‘Factory fixer’ shares his insights on a truly global career

Liam Cassidy

Simon BourkeWexford People

When Liam Cassidy was sent to an Oral-B factory in Iowa city in 2000, he had but one instruction: prepare the plant for closure. His bosses had given up on this particular arm of the company and were sending Liam in to create a soft landing in advance of a closure announcement. However, Liam had other ideas. He said he would only accept the assignment if he could first attempt to salvage a plant which made close to one million toothbrushes a day but had found itself under threat due to competition from rival factories in China and Mexico.

Liam’s first job was to meet with union officials to explain his grand plan.

“We told them the plant could compete, but we had to change and change fast,” says Liam who is originally from Donegal but now resides in Wexford with wife Ann. “We didn’t sugar coat the competitive threat facing the plant’s roughly 750 production and staff employees. From day-one, I was saying the ideal number of people in the factory would be 450 to 500 and that’s how it turned out. Shedding people is never pretty. We were very, very honest and just said we need to do painful things but they are necessary to save the plant.”

Against all expectations Liam turned the Iowa factory around and was subsequently summoned back to Ireland where he took over operations at Oral-B nationally. And having already rescued one plant he was then charged with repeating the trick closer to home, in Carlow. Relying on the same principles he had used across the Atlantic Liam once more worked his magic, acquiring the nickname ‘The Factory Fixer’ in the process. And now, as he reflects on a career which has taken him all over the world, he has penned a book entitled Make Your Factory Great & Keep It That Way in which he shares both his insights and knowledge from the world of business and his experiences working in a role which has forced him into making some often quite difficult decisions.

And he credits a lot of his work ethos and attention to detail to his time in the army.

“I joined the army at 16, I had to lie about my age to get in. I was in the Mullingar regiment and stayed for three-and-a-half years, but I would have stayed longer if I could have spent more time abroad,” Liam says. “After that I went to London then and ended up working there. I found my way into manufacturing almost by accident; there was a walk-in interview in a factory and myself and a friend went in and we both got jobs there.

"The lessons I’d learned in the army would come to stand me in good stead but I didn’t realise that until I started working in the factory, I was taking over from a Scottish guy and his work station was a mess, it was dirty, it was bedlam, but in a few days I had the place polished and looking well; I would have learned that in the army, but also from my mother. In the army you learn about process, about systems and common sense. The foreman came in and saw it and was impressed and I ended going to a technical college while working there.”

Having quickly risen through the ranks he became managing director of Oral-B which led him to Iowa city.
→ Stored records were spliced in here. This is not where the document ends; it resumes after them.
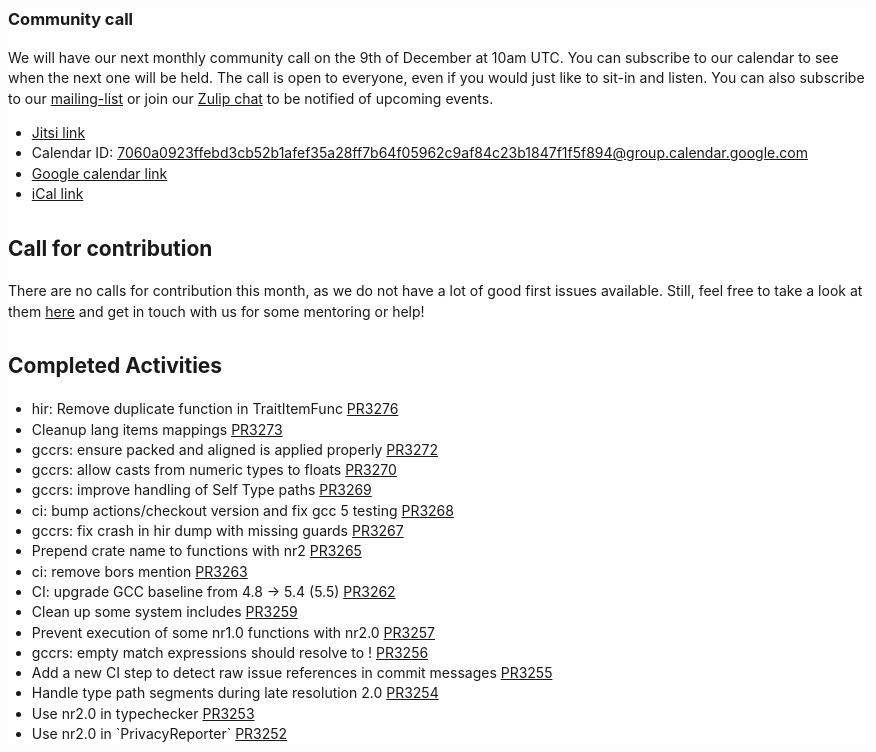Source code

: ### Community call

We will have our next monthly community call on the 9th of December at
10am UTC. You can subscribe to our calendar to see when the next one
will be held. The call is open to everyone, even if you would just like
to sit-in and listen. You can also subscribe to our
[mailing-list](https://gcc.gnu.org/mailman/listinfo/gcc-rust) or join
our [Zulip chat](https://gcc-rust.zulipchat.com) to be notified of
upcoming events.

-   [Jitsi link](https://meet.jit.si/gccrs-community-call-december)
-   Calendar ID:
    7060a0923ffebd3cb52b1afef35a28ff7b64f05962c9af84c23b1847f1f5f894@group.calendar.google.com
-   [Google calendar
    link](https://calendar.google.com/calendar/embed?src=7060a0923ffebd3cb52b1afef35a28ff7b64f05962c9af84c23b1847f1f5f894%40group.calendar.google.com)
-   [iCal
    link](https://calendar.google.com/calendar/ical/7060a0923ffebd3cb52b1afef35a28ff7b64f05962c9af84c23b1847f1f5f894%40group.calendar.google.com/public/basic.ics)

## Call for contribution

There are no calls for contribution this month, as we do not have a lot
of good first issues available. Still, feel free to take a look at them
[here](https://github.com/Rust-GCC/gccrs/issues?q=is%3Aopen+is%3Aissue+label%3Agood-first-pr)
and get in touch with us for some mentoring or help!

## Completed Activities

-   hir: Remove duplicate function in TraitItemFunc
    [PR3276](https://github.com/rust-gcc/gccrs/pull/3276)
-   Cleanup lang items mappings
    [PR3273](https://github.com/rust-gcc/gccrs/pull/3273)
-   gccrs: ensure packed and aligned is applied properly
    [PR3272](https://github.com/rust-gcc/gccrs/pull/3272)
-   gccrs: allow casts from numeric types to floats
    [PR3270](https://github.com/rust-gcc/gccrs/pull/3270)
-   gccrs: improve handling of Self Type paths
    [PR3269](https://github.com/rust-gcc/gccrs/pull/3269)
-   ci: bump actions/checkout version and fix gcc 5 testing
    [PR3268](https://github.com/rust-gcc/gccrs/pull/3268)
-   gccrs: fix crash in hir dump with missing guards
    [PR3267](https://github.com/rust-gcc/gccrs/pull/3267)
-   Prepend crate name to functions with nr2
    [PR3265](https://github.com/rust-gcc/gccrs/pull/3265)
-   ci: remove bors mention
    [PR3263](https://github.com/rust-gcc/gccrs/pull/3263)
-   CI: upgrade GCC baseline from 4.8 -\> 5.4 (5.5)
    [PR3262](https://github.com/rust-gcc/gccrs/pull/3262)
-   Clean up some system includes
    [PR3259](https://github.com/rust-gcc/gccrs/pull/3259)
-   Prevent execution of some nr1.0 functions with nr2.0
    [PR3257](https://github.com/rust-gcc/gccrs/pull/3257)
-   gccrs: empty match expressions should resolve to !
    [PR3256](https://github.com/rust-gcc/gccrs/pull/3256)
-   Add a new CI step to detect raw issue references in commit messages
    [PR3255](https://github.com/rust-gcc/gccrs/pull/3255)
-   Handle type path segments during late resolution 2.0
    [PR3254](https://github.com/rust-gcc/gccrs/pull/3254)
-   Use nr2.0 in typechecker
    [PR3253](https://github.com/rust-gcc/gccrs/pull/3253)
-   Use nr2.0 in \`PrivacyReporter\`
    [PR3252](https://github.com/rust-gcc/gccrs/pull/3252)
But how does one travel from Ireland to America, safe in the knowledge that you can single-handedly turn an ailing business around?

“By that stage I had learned how to fix factories and the supply chain, I had confidence in myself and knew what I was going to do when I went out there,” he says. “The leadership team was a problem, so some left, some stayed, and I replaced the ones who left, brought in consultants and applied the lean manufacturing method. It got great results, the workplace there had been frustrated with how things were going, it’s not normal to be like that. Any office, any business, needs to be putting people at the centre of things, make them a part of the process, fix the source of the frustration, this will lead to more productivity, a more content workforce. My advice to employers is that if you have a hostile work environment you don’t have a bright future.

"Workforces have the same needs all over the world, regardless of where they reside, they want to be respected, and to be acknowledged by having a voice that is listened and responded to. They want opportunity for education and development, and to be fairly remunerated so that they can provide security for their families and get great job satisfaction. The wonder is why so many organisations struggle to see that.”

Given his knowledge and experience of workplaces across the world Liam is well-placed to assess the current state of the Irish workforce. While he is upbeat about the number of jobs being created he believes one sector in particular is not creating enough bang for its buck.

“If you look around Ireland today there’s a job for everyone so the government is doing some things right for sure, our job creation plans are terrific,” he says. “Where we fall down is we put billions into our public services without any return. Their trade unions have supplanted management, they’re the ones who speak on their behalf, management are invisible, the union leaders are the ones on the television. It sounds like I’m saying they’re terrible, but they’re not, they’re doing their best in very difficult conditions, but their unions are speaking for them, they’re not getting a real voice.”